Correlation between liver volume and survival: five patients were lost to follow-up (black dot).

Fig. 3

Correlation between liver volume and gross tumor volume.

Interestingly, liver volume was correlated not only with survival, but also pain response. Mean liver volume was significantly different between the two subgroups (3,097 and 4,739 mL, respectively; p = 0.002). We presume that the more the liver capsule distends, the less pain is relieved, because visceral pain arises from stretching or irritation of the liver capsule, not from liver parenchyma. There was a discrepancy in liver toxicity between our study and previous studies. In the literature, a total dose of less than 30 Gy can be delivered safely [10]. However, in our study, eight patients had a more than 10% increase in serum bilirubin after WLRT. This is not consistent with classic radiation-induced liver disease (RILD), a clinical syndrome that manifests with fatigue, anicteric ascites and elevation in ALP out of proportion to other liver enzymes 2 to 4 months after radiation therapy of liver [18]. This acute liver toxicity can be explained by the fact that our patients received a median of 25 cycles (range, 1 to 41 cycles) of chemotherapy before WLRT. There have been reports on combined-modality induced liver disease (CMILD) after allogenic bone marrow transplantation including aggressive conditioning chemotherapy and total body irradiation [19]. In contrast to classic RILD, the onset of CMILD occurs early within 1 to 2 weeks after radiotherapy, with a significant elevation of bilirubin. This correlates well with acute deterioration of liver function observed in our study. Our study sheds light on the negative correlation of liver volume with survival and pain relief. However, we could not suggest a cutoff value to predict who can be safely and effectively treated because of the small number of patients. Further studies are needed to validate our results and define an optimal liver volume for WLRT. In conclusion, patients with poor performance status, abnormal serum albumin and TB level, larger liver volume and extrahepatic metastases have a poor prognosis. Also patients with larger liver volume had a poor response to WLRT and were at risk of CMILD. Clinicians who treat colorectal cancer patients with unresectable liver metastases should be concerned with WLRT as an effective palliative treatment and should be cautious if patients have a large liver volume.

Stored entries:
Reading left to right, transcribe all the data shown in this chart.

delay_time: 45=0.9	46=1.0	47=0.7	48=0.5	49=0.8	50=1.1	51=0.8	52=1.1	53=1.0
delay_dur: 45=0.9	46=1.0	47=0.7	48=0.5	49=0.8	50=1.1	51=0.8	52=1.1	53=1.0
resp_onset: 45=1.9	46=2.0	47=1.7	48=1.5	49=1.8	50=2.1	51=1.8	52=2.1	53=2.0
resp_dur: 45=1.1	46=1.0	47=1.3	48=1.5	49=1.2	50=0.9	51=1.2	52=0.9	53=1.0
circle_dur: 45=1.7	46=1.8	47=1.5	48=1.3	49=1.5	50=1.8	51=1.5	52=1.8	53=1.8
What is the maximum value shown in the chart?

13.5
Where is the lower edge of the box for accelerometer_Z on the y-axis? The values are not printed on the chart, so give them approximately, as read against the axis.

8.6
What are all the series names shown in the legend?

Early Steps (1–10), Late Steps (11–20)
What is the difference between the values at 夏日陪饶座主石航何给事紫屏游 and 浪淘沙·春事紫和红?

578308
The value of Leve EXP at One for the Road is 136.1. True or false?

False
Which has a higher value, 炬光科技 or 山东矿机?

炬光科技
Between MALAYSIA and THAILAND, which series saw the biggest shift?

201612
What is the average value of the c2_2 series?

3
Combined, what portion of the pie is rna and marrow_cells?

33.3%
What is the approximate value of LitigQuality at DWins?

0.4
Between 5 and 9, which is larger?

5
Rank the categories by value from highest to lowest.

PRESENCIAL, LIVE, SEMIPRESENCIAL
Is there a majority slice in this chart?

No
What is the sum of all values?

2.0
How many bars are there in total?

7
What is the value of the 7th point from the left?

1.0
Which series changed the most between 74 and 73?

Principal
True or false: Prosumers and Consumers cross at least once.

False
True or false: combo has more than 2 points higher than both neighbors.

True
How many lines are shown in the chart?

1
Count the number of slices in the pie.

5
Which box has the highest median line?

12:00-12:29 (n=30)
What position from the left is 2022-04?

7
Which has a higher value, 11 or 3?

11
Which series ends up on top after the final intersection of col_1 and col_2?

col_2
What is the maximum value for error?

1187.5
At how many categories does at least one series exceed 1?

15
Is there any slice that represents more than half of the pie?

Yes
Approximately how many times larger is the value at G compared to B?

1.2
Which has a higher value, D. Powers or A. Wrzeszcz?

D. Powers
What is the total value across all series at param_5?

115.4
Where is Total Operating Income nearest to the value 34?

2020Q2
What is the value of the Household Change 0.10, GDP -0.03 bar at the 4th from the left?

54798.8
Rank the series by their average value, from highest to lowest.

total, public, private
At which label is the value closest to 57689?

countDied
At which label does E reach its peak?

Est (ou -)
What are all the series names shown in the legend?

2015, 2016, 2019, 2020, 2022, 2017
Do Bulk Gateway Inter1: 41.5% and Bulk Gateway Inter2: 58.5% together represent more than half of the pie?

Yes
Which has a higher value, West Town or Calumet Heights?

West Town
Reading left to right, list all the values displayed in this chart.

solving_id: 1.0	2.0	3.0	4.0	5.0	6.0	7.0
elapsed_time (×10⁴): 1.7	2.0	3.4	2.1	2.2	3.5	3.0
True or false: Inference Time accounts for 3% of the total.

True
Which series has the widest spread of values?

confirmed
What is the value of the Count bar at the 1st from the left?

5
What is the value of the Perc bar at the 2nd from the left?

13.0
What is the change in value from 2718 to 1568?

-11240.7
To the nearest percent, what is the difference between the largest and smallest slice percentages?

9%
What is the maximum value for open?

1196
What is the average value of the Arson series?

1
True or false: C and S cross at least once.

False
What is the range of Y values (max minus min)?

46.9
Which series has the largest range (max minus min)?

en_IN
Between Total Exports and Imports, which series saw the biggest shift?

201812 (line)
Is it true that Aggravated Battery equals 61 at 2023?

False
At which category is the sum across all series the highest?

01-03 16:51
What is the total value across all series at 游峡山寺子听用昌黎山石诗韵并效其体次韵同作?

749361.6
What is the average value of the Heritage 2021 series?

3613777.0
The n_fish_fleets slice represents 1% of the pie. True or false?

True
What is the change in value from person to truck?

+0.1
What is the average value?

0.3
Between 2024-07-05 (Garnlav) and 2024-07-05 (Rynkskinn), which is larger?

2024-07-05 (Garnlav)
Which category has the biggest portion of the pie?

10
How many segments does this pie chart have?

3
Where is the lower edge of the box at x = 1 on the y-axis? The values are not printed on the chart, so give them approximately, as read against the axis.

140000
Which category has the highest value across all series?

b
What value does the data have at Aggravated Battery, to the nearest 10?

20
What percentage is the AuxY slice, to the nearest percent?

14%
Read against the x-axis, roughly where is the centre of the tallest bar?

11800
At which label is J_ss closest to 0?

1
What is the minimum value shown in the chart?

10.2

**Task requirements**
**a)** In the liver radiotherapy passage, how many patients had a more than 10% increase in serum bilirubin after WLRT?
**b)** Duplicate the portion of the liver radiotherapy passage starting with "Correlation between liver volume and survival: five" and going on through "gross tumor volume.".

**Answers by item number**
**a)** Eight patients.

**b)**
Correlation between liver volume and survival: five patients were lost to follow-up (black dot).

Fig. 3

Correlation between liver volume and gross tumor volume.